Giuseppe Ursino, 66enne originario della Locride, è stato condannato a 11 anni e mezzo per traffico di droga. Avrebbe provato a importare 100 chili di cocaina in un container dal Centro America. Il lavoro congiunto della polizia locale e del Ros avrebbe messo in luce il radicamento dell'organizzazione criminale nel Paese

In Canada non era mai arrivata. Fino a oggi. Quando, per la prima volta, in queste ore, è stata riconosciuta l'esistenza della 'ndrangheta nel Paese. Secondo quanto riportato da Il Fatto Quotidiano, infatti, il giudice della Corte superiore di Giustizia dell'Ontario, Brian O'Marra, ha condannato a 11 anni e mezzo, per traffico di droga, Giuseppe Ursino, ritenuto dagli investigatori un elemento di spicco della cosca calabrese.

Il piano (fallito)

Secondo quanto emerso dal processo, Ursino avrebbe organizzato l'importazione nel Paese di circa 10 chili di cocaina. La droga, nascosta in un container, avrebbe dovuto essere trasportata a bordo di una nave proveniente dal Centro America. Ma il trasferimento sarebbe saltato grazie all'intervento della polizia.
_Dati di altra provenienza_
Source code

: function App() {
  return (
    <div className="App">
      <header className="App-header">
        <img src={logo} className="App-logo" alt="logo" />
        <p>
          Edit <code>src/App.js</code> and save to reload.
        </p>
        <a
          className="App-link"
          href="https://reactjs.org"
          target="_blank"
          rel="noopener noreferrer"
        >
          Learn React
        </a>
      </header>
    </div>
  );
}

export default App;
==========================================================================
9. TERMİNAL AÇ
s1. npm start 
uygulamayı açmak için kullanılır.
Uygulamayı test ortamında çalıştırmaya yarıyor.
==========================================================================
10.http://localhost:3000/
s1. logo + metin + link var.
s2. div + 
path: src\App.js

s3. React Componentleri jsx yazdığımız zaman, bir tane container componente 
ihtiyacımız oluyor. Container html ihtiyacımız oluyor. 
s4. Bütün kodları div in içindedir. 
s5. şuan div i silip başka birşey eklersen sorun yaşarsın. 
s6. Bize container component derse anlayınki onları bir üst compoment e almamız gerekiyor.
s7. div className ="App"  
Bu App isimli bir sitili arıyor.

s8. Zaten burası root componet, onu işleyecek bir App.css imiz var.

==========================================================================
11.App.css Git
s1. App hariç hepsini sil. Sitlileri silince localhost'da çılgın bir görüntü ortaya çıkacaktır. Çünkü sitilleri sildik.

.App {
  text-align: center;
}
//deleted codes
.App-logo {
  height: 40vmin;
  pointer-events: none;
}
Fondamentali, per i giudici, durante il processo, le registrazioni delle conversazioni registrate da un agente della polizia sotto copertura.

La diffusione delle cosche nel mondo

La condanna, poi, sarebbe arrivata anche grazie a una testimonianza di un ufficiale del Ros dei carabinieri che, davanti al tribunale canadese, ha spiegato come la 'ndrangheta sia un'organizzazione strutturata, con basi in Svizzera, Germania, Stati Uniti, Australia e Canada. Secondo la sua testimonianza, infatti, le cosche si sarebbero stanziate a Toronto e a Thunder Bay. Il lavoro degli uomini del Ros, in collaborazione con la polizia locale, ha fatto emergere il radicamento dell'organizzazione criminale nel Paese dove, infatti, gestirebbe traffico di droga, estorsioni, fondi pubblici e persino reati in materia elettorale.

Chi è il condannato

Giuseppe Ursino è nato a Gioiosa Ionica, cittadina della Locride in provincia di Reggio Calabria, 66 anni fa. Ritenuto un esponente di verice della criminalità organizzata, da tempo, risulta essere cittadino canadese. Incensurato fino a oggi per la giustizia del Paese, in Italia avrebbe diversi precedenti penali per associazione a delinquere ed estorsione.